## Text
== Segment start ==
1. INTRODUCTION

Tanzania’s financial sector is rapidly and irreversibly digitising. Mobile money platforms, internet banking, USSD-based services and API-driven fintech integrations have dramatically expanded the digital attack surface of regulated financial service providers (FSPs). Against this backdrop, the Bank of Tanzania (BOT) has moved decisively to set a minimum standard for cybersecurity by introducing the Draft Cybersecurity Guidelines for Financial Service Providers, 2026 (hereinafter Guidelines).

The draft Guidelines were issued in March 2026 and are intended to bind all institutions licensed under the Banking and Financial Institutions Act and the National Payment Systems Act. The issuance of these Guidelines signals a clear regulatory intent that cybersecurity is no longer an IT function only but it is a board-level governance imperative and a key condition of licensing. This article provides a detailed legal analysis of the guidelines by examining the key aspects of FSPs and providing general recommendations.

2. KEY ASPECTS OF THE CYBERSECURITY GUIDELINES FOR FSP

Establishment of the Financial Computer Emergency Response Team (TZ-FinCERT)

To ensure an effective national computer security incident response, the Electronic and Postal Communications (Computer Emergency Response Team) Regulations of 2018 established the National Computer Emergency Response Team (TZ-CERT). Under Regulation 6, the TZ-CERT is mandated to coordinate sector-specific Computer Emergency Response Teams (S-CERTs). These S-CERTs are specialized bodies established to enhance collaboration and information sharing among organizations within particular sectors. In this context, the Financial Computer Emergency Response Team (TZ-FinCERT) was established to coordinate cybersecurity matters within the financial and banking sectors. TZ-FinCERT serves as a central platform for managing and responding to cyber threats affecting financial service providers. Furthermore, under Guideline 4.1.3, financial service providers are required to submit reports of significant cyberattack incidents that may adversely affect their ability to deliver services or harm their reputation. Such reports must be submitted to the Bank within 24 hours of the incident through the TZ-FinCERT portal.

Guideline 4.3 mandates FSPs to establish and maintain a Cyber Threat Intelligence (CTI) process to enhance their ability to understand, anticipate and defend against emerging and targeted cyber threats. Furthermore, the guidelines obligate FSPs to appoint a primary and an alternative focal point of contact to participate in TZ-FINCERT engagements as well as engaging with TZ-FINCERT for the sharing and dissemination of cyber threat intelligence and incidents occurring in the institutions.

Governance Framework (Part II of the Guidelines)

The Guidelines have established a four-tier governance structure in cybersecurity for FSPs, with each tier carrying distinct responsibilities, as highlighted below:

Tier 1: Board of Directors

The Guidelines vest the ultimate responsibility for cybersecurity strategy, policy approval, standards and cyberrisks oversight squarely with the Board of the bank.  Key board obligations under Guideline 2.1 include:

  1. Approve and periodically review the institution’s cybersecurity strategy to ensure alignment with the institution’s overall business objectives, risk appetite and regulatory obligations;
  2. Ensure the establishment of an effective cybersecurity governance framework including clear roles, responsibilities and reporting lines across management and control functions;
  3. Oversee the identification, assessment, monitoring and mitigation of cyber risks, including risks arising from third-party arrangements, outsourcing and emerging technologies;
  4. Ensure that management allocates sufficient financial, technical and human resources to implement and maintain effective cybersecurity controls and capabilities;
  5. Foster a strong cybersecurity culture by setting the tone at the top and ensuring that cybersecurity awareness and accountability are embedded throughout the organization;
  6. Ensure periodic independent assessments, audits or reviews of the institution’s cybersecurity framework and controls, and oversee the timely remediation of identified weaknesses.
== Segment end ==
## Extracted information
== Segment start ==
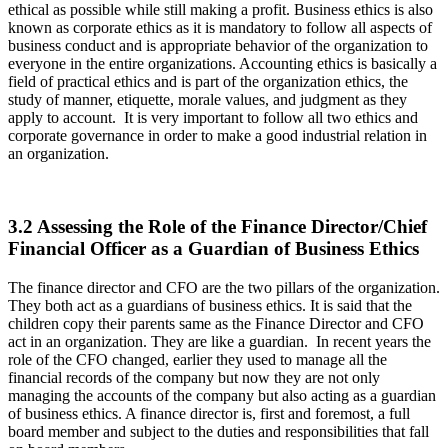
ethical as possible while still making a profit. Business ethics is also
known as corporate ethics as it is mandatory to follow all aspects of
business conduct and is appropriate behavior of the organization to
everyone in the entire organizations. Accounting ethics is basically a
field of practical ethics and is part of the organization ethics, the
study of manner, etiquette, morale values, and judgment as they
apply to account. It is very important to follow all two ethics and
corporate governance in order to make a good industrial relation in
an organization.
3.2 Assessing the Role of the Finance Director/Chief
Financial Officer as a Guardian of Business Ethics
The finance director and CFO are the two pillars of the organization.
They both act as a guardians of business ethics. It is said that the
children copy their parents same as the Finance Director and CFO
act in an organization. They are like a guardian. In recent years the
role of the CFO changed, earlier they used to manage all the
financial records of the company but now they are not only
managing the accounts of the company but also acting as a guardian
of business ethics. A finance director is, first and foremost, a full
board member and subject to the duties and responsibilities that fall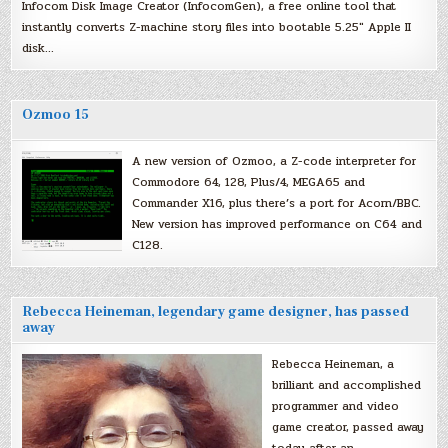
Infocom Disk Image Creator (InfocomGen), a free online tool that
instantly converts Z-machine story files into bootable 5.25″ Apple II
disk…
Ozmoo 15
A new version of Ozmoo, a Z-code interpreter for
Commodore 64, 128, Plus/4, MEGA65 and
Commander X16, plus there’s a port for Acorn/BBC.
New version has improved performance on C64 and
C128.
Rebecca Heineman, legendary game designer, has passed
away
Rebecca Heineman, a
brilliant and accomplished
programmer and video
game creator, passed away
today after an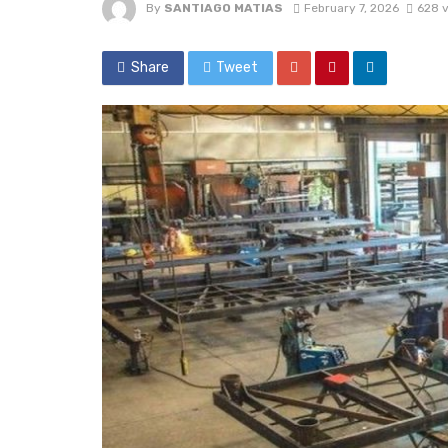
By
SANTIAGO MATIAS
February 7, 2026
628 
Share
Tweet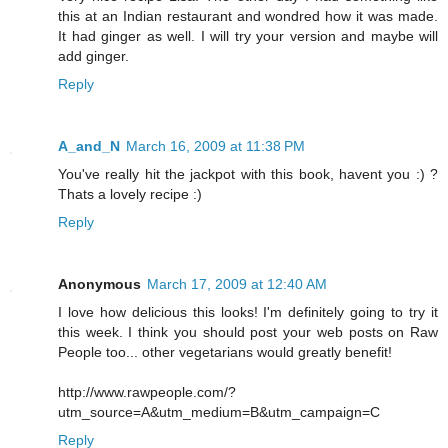
this at an Indian restaurant and wondred how it was made.
It had ginger as well. I will try your version and maybe will
add ginger.
Reply
A_and_N
March 16, 2009 at 11:38 PM
You've really hit the jackpot with this book, havent you :) ?
Thats a lovely recipe :)
Reply
Anonymous
March 17, 2009 at 12:40 AM
I love how delicious this looks! I'm definitely going to try it
this week. I think you should post your web posts on Raw
People too... other vegetarians would greatly benefit!
http://www.rawpeople.com/?
utm_source=A&utm_medium=B&utm_campaign=C
Reply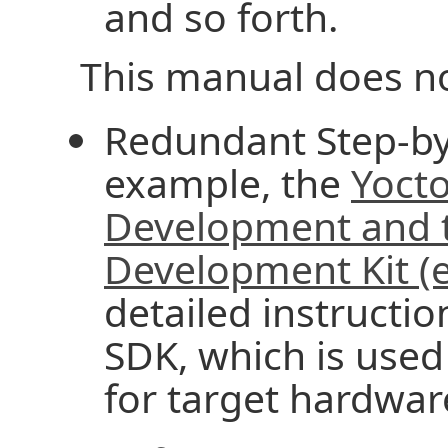
and so forth.
This manual does no
Redundant Step-by-
example, the
Yocto
Development and t
Development Kit (
detailed instructio
SDK, which is used
for target hardwar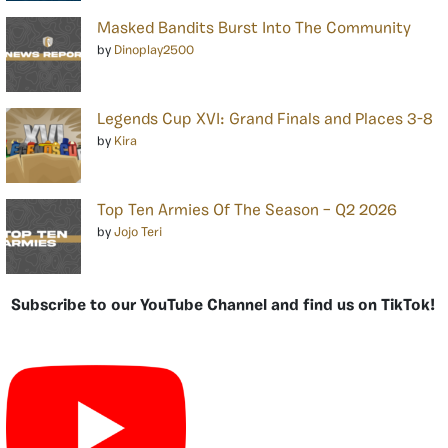
Masked Bandits Burst Into The Community
by
Dinoplay2500
Legends Cup XVI: Grand Finals and Places 3-8
by
Kira
Top Ten Armies Of The Season – Q2 2026
by
Jojo Teri
Subscribe to our YouTube Channel and find us on TikTok!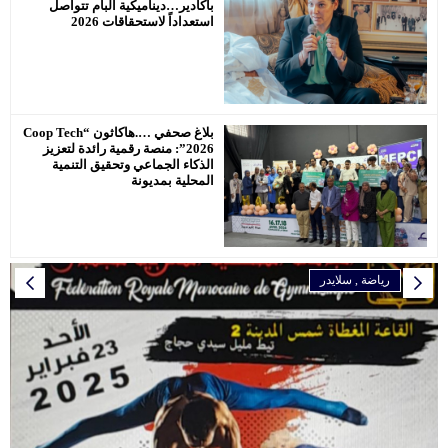
بأكادير…دي
ا
بلاغ صحفي ….هاكاثون “Coop Tech
2026”: منصة ر
الذكاء ال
== Segment end ==
According to the article on Tanzania's draft cybersecurity guidelines, how soon must financial service providers report significant cyberattack incidents to the Bank, and through what channel?

## Answer for the task
Within 24 hours of the incident, through the TZ-FinCERT portal.